• [LISTED RECORDS]
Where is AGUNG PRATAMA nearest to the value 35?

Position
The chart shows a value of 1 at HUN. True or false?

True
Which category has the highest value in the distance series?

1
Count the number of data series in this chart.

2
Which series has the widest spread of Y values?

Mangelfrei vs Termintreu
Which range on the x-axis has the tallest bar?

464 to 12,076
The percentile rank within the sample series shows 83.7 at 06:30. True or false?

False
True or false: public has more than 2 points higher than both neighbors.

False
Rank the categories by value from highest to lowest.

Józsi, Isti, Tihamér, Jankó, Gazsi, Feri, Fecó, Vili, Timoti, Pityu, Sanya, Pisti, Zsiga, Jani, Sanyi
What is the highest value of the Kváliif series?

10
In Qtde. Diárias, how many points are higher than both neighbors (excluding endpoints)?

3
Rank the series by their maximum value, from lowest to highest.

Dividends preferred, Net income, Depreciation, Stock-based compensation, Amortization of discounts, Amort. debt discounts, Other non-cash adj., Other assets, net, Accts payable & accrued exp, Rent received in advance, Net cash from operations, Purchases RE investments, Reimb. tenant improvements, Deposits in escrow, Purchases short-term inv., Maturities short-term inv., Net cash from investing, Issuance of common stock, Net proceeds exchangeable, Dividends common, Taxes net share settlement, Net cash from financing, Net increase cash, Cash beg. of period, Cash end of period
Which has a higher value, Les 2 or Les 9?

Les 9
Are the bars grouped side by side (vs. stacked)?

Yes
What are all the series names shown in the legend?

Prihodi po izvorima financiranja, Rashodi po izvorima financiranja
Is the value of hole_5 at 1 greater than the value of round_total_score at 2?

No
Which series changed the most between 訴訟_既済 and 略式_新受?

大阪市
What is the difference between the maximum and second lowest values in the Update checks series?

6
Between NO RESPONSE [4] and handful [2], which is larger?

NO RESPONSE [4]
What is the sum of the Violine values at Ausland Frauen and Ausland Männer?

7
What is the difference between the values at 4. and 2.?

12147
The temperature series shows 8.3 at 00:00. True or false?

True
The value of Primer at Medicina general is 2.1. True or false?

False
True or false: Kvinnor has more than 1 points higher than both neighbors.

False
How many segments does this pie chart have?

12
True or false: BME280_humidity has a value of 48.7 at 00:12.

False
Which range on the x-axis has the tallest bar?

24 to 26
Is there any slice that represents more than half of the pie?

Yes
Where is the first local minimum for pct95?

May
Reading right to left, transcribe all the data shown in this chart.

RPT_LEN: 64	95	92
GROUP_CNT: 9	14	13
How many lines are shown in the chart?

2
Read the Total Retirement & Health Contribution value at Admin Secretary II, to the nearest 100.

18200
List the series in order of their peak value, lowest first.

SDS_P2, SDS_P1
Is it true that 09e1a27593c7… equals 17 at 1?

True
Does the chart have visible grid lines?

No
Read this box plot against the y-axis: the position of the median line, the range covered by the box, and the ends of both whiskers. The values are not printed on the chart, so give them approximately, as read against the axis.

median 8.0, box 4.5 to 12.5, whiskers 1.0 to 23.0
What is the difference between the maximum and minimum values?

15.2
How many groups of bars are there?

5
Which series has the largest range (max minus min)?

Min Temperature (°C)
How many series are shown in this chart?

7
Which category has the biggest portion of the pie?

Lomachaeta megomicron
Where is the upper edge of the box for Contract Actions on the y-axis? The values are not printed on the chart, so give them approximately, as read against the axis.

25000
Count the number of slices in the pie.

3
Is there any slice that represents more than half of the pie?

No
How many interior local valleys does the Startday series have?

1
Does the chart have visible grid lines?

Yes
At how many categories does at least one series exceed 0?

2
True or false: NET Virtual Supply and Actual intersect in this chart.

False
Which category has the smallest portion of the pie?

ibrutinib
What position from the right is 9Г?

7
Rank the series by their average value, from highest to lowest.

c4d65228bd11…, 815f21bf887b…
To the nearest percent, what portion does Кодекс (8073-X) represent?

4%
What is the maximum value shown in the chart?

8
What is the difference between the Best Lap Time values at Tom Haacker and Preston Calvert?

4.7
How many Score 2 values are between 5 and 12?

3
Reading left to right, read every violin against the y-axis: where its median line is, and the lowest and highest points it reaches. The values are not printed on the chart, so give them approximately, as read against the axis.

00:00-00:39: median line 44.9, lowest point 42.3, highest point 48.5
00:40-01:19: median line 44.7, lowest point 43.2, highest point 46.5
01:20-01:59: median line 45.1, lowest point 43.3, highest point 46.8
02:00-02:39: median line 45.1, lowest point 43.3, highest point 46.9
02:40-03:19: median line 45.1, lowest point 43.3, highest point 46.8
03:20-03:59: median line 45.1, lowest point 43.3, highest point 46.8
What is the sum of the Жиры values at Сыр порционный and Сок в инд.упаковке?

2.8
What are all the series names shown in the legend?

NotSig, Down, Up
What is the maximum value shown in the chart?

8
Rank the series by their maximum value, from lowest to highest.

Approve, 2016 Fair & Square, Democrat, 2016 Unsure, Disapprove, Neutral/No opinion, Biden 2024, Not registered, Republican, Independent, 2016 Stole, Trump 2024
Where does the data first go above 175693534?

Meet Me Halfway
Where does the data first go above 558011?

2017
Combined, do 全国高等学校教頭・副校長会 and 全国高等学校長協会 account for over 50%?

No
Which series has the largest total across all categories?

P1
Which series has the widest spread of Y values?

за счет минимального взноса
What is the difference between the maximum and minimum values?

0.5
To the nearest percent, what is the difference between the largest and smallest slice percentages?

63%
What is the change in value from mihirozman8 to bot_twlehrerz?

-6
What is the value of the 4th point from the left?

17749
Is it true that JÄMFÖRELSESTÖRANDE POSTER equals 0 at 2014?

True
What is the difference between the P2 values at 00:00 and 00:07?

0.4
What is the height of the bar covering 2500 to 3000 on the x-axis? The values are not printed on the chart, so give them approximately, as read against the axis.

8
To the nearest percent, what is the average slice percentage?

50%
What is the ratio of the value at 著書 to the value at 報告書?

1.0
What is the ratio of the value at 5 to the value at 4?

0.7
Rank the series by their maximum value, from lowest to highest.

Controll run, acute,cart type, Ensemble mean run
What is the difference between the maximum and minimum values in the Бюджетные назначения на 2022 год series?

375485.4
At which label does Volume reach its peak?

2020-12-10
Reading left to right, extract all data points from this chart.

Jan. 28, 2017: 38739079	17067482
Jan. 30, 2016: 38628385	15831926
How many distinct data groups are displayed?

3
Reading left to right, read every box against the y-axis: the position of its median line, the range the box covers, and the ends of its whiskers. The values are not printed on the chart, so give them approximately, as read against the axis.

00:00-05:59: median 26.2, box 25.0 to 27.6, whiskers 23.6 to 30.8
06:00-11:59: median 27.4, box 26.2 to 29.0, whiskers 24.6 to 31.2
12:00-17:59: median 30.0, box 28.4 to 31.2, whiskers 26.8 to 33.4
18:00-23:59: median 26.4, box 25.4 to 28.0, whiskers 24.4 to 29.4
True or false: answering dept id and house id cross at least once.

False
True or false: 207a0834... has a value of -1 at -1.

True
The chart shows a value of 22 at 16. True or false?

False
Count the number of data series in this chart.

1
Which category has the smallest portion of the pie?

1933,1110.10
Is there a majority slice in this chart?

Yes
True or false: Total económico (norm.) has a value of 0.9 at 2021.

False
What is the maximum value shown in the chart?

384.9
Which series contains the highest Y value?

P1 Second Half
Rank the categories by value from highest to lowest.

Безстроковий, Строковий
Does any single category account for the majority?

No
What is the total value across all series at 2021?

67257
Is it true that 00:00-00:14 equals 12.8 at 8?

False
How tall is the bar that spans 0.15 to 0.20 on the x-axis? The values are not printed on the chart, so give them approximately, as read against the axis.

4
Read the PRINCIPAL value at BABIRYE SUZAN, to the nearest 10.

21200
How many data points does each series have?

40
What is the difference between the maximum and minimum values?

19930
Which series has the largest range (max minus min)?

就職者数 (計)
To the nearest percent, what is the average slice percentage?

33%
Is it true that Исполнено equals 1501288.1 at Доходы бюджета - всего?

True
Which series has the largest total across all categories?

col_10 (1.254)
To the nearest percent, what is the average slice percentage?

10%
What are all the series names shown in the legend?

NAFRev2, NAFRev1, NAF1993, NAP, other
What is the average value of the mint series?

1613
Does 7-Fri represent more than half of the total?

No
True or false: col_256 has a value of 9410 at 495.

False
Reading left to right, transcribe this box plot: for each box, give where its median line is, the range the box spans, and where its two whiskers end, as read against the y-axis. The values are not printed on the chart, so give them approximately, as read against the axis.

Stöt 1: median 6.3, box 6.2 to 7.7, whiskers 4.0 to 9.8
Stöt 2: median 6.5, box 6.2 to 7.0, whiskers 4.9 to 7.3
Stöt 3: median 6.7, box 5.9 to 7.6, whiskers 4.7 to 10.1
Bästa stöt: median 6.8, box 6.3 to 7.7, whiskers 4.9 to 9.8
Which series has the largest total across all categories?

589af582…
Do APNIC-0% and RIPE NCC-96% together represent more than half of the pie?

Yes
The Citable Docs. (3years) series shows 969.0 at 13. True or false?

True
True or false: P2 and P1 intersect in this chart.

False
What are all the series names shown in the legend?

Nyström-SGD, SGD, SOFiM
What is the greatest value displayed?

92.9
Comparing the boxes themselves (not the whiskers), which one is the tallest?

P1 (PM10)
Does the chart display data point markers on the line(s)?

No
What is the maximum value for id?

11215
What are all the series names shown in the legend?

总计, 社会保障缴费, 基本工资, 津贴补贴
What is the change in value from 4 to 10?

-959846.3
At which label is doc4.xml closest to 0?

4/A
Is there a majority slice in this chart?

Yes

• [TASK DETAILS]
Pull out every line from the rows above that contains the word "category", and copy each one without changes.

• [FINISHED EXERCISE]
Which category has the highest value in the distance series?
Which category has the biggest portion of the pie?
Which category has the smallest portion of the pie?
Which category has the smallest portion of the pie?
Does any single category account for the majority?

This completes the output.